ANGLE DOMINANT
Paris mesure l'ampleur du séisme industriel qui frappe l'Allemagne : la possible suppression de 100 000 emplois chez Volkswagen sonne comme un avertissement pour toute l'automobile européenne, à l'heure où la France suit de près la recomposition du secteur.
Angle dominant identifié — ne reflète pas l’unanimité des médias de ce pays
POINTS CLES
- 01
Volkswagen envisage de supprimer jusqu'à 100 000 emplois d'ici la fin de la décennie, soit le double des 50 000 suppressions annoncées en mars 2025, selon Manager Magazin
- 02
Le résultat opérationnel du groupe a chuté de 53 % en 2025, à 8,9 milliards d'euros, pour un chiffre d'affaires quasi stable à 322 milliards d'euros (La Tribune)
- 03
Renault prévoit de passer en trois-huit à Douai en novembre, doublant la cadence de production de la R5 électrique de 27,5 à 55 véhicules par heure (La Tribune)
ANALYSE
Paris, 27 juin 2026. C'est un séisme social sans précédent qui se prépare outre-Rhin : selon le journal allemand Manager Magazin, Volkswagen envisagerait de supprimer jusqu'à 100 000 emplois et de fermer quatre usines en Allemagne d'ici la fin de la décennie.
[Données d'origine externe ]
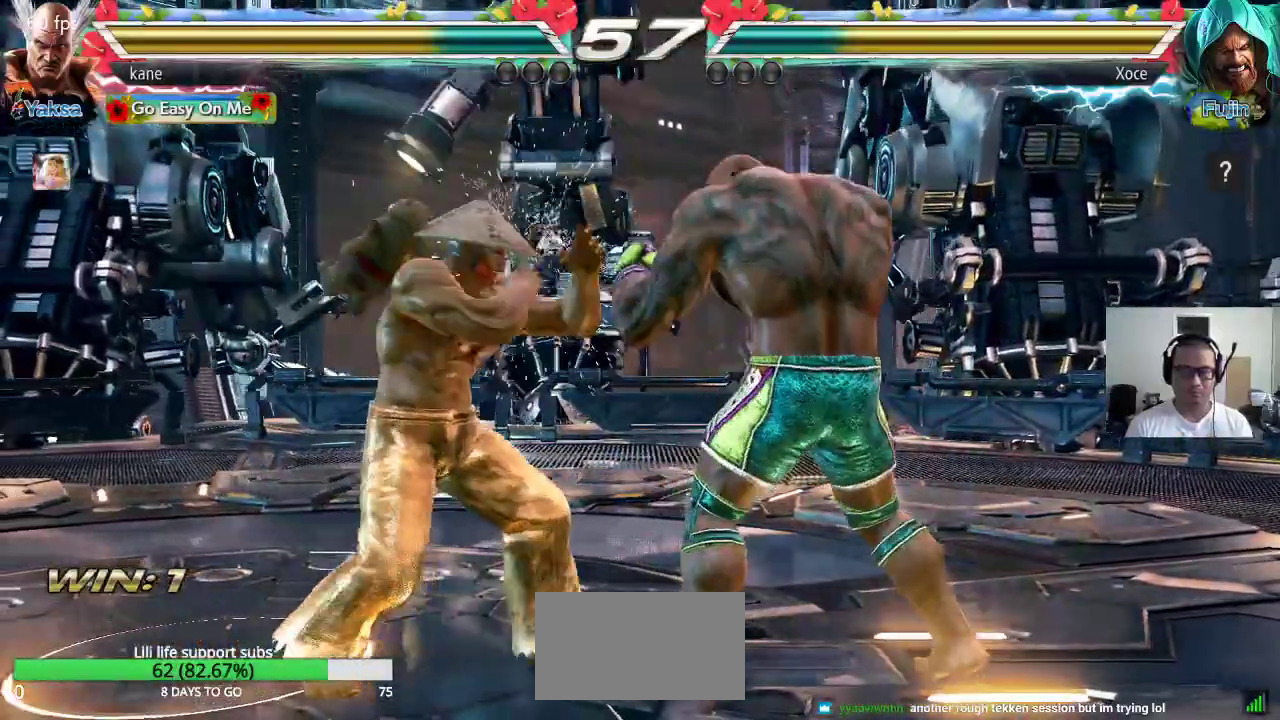
{"dt_ms": 500, "buttons": [], "left_stick": "center", "events": [[83, "left_stick", "left"], [167, "left_stick", "center"], [217, "left_stick", "left"], [417, "left_stick", "center"]]}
Le groupe, qui emploie actuellement 657 000 personnes dans le monde, avait déjà annoncé en mars dernier 50 000 suppressions de postes en Allemagne d'ici 2030 — le nouveau plan viendrait donc doubler la mise, selon La Tribune.
Le PDG Oliver Blume a présenté ces orientations lors d'une réunion du directoire en début de semaine. Contacté par l'AFP, un porte-parole du groupe a refusé de commenter « des documents internes et confidentiels », tout en reconnaissant que « les instances compétentes devaient encore examiner et valider » ces questions. Mais la direction n'a pas esquivé l'essentiel : « Notre modèle économique actuel ne fonctionne plus, en l'état, pour toutes les marques : concevoir des voitures en Allemagne, les produire en Europe et les exporter dans le monde entier », a-t-elle admis sans détour.
Les chiffres financiers confirment la gravité de la situation. Le résultat opérationnel de Volkswagen a plongé de 53 % en 2025, à 8,9 milliards d'euros, pour un chiffre d'affaires quasi stable à 322 milliards d'euros, selon La Tribune. La direction estime désormais que ce modèle « ne finance plus la taille de l'appareil industriel ». Sur les 50 000 suppressions d'emplois actées en mars, environ 28 000 départs auraient déjà été acceptés par les salariés.
La crise de Volkswagen n'est pas un cas isolé : elle cristallise les tensions qui traversent l'ensemble de l'industrie automobile européenne. Le groupe peine à absorber simultanément l'envolée des coûts de l'énergie, une concurrence chinoise accrue sur le segment électrique, les difficultés à financer la transition vers le véhicule électrique et les tensions commerciales avec les États-Unis. Volkswagen avait d'ailleurs proposé d'investir aux États-Unis en échange d'une réduction des droits de douane américains, signe de la pression exercée par Washington sur le secteur.
Le signal envoyé depuis Wolfsburg résonne directement en France. La filière automobile française, qui a des liens industriels étroits avec l'Allemagne, surveille de près l'ampleur de cette restructuration. Par contraste, Renault annonce dans le même temps une montée en cadence de son usine de Douai (Nord), qui produit la R5 électrique : selon La Tribune, le groupe doit décider en juillet de passer en trois-huit, ce qui porterait la cadence de 27,5 à 55 véhicules par heure. Une trajectoire inverse qui illustre la bifurcation des stratégies nationales dans la transition électrique.